GSK's R&D head to leave for top UK government job: source

FILE PHOTO - The GlaxoSmithKline building is pictured in Hounslow, west London June 18, 2013. REUTERS/Luke MacGregor/File Photo

LONDON (Reuters) - GlaxoSmithKline's GSK.L research and development head Patrick Vallance is set to leave the drugmaker to become the British government's new chief scientific adviser, a person familiar with the matter said on Friday.

His planned departure comes three months after GSK’s new Chief Executive Emma Walmsley announced a major shake-up in the pharmaceuticals division and said the group needed to do better in drug development by adopting a sharper commercial focus.

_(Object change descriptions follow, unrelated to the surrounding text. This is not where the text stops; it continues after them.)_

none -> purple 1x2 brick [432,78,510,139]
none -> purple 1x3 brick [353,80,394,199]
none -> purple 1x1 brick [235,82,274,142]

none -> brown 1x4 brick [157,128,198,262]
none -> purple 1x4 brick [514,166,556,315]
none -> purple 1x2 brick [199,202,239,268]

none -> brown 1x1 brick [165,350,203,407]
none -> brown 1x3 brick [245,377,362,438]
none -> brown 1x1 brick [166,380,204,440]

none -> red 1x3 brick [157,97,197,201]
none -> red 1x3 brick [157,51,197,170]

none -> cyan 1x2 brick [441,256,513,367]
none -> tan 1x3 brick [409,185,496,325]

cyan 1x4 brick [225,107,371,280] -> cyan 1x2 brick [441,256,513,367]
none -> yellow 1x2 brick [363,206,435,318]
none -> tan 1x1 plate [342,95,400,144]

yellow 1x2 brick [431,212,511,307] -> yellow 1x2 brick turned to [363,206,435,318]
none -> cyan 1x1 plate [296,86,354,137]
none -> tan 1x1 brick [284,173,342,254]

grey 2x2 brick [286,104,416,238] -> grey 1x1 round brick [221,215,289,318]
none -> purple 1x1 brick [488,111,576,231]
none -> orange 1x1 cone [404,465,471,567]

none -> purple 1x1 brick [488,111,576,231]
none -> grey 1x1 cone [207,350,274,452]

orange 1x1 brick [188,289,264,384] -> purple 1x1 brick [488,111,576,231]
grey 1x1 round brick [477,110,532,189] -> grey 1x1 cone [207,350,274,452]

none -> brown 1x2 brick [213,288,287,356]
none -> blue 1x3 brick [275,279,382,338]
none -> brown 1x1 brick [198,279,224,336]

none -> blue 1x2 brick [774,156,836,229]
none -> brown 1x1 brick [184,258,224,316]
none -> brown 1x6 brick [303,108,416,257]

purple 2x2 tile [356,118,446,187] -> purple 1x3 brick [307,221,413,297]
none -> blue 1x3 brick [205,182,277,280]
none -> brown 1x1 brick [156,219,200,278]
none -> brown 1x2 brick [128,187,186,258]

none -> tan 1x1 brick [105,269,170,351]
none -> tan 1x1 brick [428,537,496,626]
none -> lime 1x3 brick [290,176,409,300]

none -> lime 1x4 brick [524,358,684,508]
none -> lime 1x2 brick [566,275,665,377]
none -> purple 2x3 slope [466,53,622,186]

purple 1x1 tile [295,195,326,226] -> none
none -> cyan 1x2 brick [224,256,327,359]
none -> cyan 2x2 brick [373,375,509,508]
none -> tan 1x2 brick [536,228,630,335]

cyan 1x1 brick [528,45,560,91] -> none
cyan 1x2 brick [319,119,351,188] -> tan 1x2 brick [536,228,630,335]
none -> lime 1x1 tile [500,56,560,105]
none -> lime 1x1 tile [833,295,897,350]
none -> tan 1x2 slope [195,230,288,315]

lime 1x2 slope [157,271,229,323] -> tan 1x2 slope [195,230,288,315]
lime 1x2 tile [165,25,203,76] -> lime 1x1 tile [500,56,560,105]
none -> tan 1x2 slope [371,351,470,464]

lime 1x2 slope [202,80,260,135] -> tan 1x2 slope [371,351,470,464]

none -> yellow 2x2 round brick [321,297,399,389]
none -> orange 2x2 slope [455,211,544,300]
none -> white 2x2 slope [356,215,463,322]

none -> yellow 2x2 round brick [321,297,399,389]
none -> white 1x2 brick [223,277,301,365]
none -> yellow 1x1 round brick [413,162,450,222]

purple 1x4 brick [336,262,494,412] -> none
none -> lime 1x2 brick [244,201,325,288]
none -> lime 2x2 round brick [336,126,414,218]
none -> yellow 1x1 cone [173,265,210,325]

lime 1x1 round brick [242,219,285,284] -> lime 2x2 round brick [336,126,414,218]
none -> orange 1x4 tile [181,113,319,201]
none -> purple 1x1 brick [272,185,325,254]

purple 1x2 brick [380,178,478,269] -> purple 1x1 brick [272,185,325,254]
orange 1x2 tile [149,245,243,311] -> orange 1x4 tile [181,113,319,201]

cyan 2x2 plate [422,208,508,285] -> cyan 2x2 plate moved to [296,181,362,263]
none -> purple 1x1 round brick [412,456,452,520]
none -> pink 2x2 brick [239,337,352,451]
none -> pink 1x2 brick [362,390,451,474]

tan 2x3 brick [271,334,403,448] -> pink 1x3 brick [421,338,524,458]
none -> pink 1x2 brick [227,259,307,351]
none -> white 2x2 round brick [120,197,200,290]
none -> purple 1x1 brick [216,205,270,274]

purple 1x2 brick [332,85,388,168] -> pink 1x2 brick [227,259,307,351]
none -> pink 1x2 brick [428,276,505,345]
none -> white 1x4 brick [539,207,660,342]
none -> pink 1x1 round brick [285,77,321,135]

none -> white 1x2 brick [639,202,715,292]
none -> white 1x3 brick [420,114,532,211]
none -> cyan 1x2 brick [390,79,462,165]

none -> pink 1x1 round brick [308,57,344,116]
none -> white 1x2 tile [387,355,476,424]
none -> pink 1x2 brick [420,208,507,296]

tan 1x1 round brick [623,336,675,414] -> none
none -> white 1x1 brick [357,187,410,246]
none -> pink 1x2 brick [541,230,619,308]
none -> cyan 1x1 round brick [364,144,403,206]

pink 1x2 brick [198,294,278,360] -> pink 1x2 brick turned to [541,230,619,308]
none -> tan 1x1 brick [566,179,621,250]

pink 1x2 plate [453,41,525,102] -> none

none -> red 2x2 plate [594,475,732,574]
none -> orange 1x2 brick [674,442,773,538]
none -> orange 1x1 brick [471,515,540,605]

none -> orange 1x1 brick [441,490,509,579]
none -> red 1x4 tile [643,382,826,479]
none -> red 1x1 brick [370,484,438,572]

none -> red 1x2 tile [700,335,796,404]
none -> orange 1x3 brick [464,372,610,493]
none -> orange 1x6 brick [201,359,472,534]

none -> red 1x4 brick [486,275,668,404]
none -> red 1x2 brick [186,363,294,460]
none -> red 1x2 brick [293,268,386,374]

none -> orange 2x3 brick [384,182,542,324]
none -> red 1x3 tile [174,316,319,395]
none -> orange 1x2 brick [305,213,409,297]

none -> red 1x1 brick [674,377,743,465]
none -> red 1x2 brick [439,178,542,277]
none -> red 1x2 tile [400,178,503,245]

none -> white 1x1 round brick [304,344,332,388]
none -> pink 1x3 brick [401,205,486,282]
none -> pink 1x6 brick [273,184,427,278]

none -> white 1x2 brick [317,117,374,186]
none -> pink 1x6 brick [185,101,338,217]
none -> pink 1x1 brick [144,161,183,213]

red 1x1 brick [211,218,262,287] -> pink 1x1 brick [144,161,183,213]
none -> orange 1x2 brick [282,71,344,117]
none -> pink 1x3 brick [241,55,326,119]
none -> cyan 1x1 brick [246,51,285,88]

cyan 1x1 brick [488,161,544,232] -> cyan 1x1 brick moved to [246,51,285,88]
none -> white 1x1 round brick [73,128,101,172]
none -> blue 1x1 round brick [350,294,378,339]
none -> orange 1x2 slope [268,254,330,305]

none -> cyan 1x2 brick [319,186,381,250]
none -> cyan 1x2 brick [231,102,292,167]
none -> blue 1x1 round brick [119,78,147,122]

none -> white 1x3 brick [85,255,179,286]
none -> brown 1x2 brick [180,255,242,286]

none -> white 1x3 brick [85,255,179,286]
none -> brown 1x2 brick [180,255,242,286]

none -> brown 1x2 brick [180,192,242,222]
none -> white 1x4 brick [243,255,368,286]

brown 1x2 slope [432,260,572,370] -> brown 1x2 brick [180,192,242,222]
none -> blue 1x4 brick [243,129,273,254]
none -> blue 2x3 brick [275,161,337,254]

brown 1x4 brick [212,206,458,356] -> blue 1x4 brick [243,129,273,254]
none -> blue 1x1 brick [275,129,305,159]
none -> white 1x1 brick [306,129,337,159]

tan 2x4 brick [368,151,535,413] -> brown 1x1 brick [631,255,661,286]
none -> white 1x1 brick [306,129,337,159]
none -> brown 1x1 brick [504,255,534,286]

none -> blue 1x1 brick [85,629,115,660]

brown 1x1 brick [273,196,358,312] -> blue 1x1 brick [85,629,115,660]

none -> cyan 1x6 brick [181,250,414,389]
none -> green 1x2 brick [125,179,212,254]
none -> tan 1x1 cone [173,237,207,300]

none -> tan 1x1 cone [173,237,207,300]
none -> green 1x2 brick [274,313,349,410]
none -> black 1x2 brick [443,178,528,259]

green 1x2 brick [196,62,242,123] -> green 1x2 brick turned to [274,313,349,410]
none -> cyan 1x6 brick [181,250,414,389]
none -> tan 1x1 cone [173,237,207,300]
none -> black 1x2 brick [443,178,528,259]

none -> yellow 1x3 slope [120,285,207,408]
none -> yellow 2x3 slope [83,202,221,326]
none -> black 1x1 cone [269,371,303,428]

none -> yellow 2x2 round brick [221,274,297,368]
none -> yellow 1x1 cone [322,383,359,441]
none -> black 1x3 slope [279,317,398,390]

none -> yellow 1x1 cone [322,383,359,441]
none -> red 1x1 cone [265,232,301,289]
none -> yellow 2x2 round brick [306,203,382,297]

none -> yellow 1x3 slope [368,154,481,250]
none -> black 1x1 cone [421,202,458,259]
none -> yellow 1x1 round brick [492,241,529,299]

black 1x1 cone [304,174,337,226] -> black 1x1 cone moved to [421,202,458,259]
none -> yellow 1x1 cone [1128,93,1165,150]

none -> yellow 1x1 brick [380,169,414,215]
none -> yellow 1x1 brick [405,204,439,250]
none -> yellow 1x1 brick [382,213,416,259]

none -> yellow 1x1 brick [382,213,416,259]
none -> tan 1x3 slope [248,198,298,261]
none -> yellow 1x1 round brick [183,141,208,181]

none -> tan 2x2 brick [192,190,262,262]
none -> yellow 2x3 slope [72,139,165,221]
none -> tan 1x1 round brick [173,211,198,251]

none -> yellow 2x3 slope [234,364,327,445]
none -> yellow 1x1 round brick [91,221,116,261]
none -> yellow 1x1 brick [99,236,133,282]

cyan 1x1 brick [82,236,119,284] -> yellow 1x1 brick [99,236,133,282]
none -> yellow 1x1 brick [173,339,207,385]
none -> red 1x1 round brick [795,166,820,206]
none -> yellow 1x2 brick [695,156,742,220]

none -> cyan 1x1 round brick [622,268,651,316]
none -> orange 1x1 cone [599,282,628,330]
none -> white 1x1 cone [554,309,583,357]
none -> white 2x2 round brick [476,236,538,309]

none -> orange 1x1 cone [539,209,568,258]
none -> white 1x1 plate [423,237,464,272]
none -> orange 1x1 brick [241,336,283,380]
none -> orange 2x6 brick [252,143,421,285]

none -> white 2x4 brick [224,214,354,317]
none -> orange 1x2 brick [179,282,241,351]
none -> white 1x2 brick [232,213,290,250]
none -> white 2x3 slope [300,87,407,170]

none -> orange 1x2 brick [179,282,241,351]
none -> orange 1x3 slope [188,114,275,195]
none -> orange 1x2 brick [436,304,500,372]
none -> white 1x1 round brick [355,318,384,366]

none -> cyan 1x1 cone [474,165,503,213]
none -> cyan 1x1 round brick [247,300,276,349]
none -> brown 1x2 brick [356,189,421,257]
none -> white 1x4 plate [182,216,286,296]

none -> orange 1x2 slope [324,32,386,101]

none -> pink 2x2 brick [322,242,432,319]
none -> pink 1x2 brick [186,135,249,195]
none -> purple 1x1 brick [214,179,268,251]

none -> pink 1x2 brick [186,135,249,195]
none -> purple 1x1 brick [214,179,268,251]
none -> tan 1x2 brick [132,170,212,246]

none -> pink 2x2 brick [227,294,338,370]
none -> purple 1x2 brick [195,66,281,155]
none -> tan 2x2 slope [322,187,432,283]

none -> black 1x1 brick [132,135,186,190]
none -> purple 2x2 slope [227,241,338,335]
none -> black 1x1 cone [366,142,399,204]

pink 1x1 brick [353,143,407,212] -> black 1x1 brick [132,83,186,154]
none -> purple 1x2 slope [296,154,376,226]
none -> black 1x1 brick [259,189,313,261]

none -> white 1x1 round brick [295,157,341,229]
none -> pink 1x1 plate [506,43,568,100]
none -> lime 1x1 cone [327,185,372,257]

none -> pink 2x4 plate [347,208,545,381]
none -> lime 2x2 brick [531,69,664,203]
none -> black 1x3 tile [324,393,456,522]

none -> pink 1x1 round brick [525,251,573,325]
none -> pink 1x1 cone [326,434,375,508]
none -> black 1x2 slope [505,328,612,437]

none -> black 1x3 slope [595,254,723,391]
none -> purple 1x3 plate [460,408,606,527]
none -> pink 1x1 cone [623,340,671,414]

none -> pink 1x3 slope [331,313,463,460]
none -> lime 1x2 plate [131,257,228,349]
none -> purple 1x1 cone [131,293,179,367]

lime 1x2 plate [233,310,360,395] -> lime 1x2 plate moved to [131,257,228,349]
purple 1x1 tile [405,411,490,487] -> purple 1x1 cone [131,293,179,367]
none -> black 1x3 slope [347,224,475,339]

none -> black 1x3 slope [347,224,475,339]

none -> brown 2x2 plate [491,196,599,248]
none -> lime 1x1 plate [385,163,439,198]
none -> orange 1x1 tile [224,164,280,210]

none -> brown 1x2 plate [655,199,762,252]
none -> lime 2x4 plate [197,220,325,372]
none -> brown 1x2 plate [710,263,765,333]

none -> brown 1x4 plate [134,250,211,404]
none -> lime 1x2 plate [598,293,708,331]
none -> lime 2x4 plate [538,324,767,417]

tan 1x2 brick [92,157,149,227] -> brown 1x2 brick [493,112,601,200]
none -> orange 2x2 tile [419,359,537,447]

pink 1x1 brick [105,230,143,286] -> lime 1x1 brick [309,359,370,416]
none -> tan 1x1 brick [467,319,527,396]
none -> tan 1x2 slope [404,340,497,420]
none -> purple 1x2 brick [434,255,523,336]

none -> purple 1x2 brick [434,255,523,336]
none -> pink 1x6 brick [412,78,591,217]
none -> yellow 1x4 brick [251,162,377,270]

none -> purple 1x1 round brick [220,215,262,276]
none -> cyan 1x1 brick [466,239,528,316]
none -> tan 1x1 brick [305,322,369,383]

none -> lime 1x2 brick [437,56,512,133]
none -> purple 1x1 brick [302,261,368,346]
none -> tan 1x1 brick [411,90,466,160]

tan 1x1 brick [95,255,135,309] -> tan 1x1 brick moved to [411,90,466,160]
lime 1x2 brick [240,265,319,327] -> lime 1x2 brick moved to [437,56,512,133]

Vallance, who joined GSK in 2006 and has been president of R&D since January 2012, has not yet officially resigned. When he does so, GSK will be obliged to issue a statement, since he is also a board member.

GSK declined to comment on Vallance’s exit, which was first reported in the Financial Times. The British government was not immediately available for comment.

In his new job, Vallance - a one-time professor of medicine at University College London - will replace Mark Walport as the senior science adviser to the prime minister and other officials. The exact timing of that handover is unclear.

The move is a further sign of change under GSK's new boss Walmsley, who earlier this year poached Luke Miels from AstraZeneca AZN.L as her new head of pharmaceuticals. Miels will be a key lieutenant in driving productivity improvements.

GSK has lagged behind rivals in recent years in producing multibillion-dollar blockbuster drugs. It has also suffered a number of high-profile clinical trial failures on Vallance’s watch, undermining faith in its R&D skills.

In a bid to turn things around, Walmsley said in July she would narrow the focus of the group’s drug research by ditching more than 30 drug projects. GSK will in future allocate 80 percent of its R&D budget to respiratory and HIV/infectious diseases, along with two other potential areas of oncology and immuno-inflammation.

Walmsley’s plans for overhauling Britain’s biggest drugmaker have yet to fully convince investors, many of whom worry that the dividend could be risk if she twins a revamp of pharma with a big acquisition in consumer healthcare.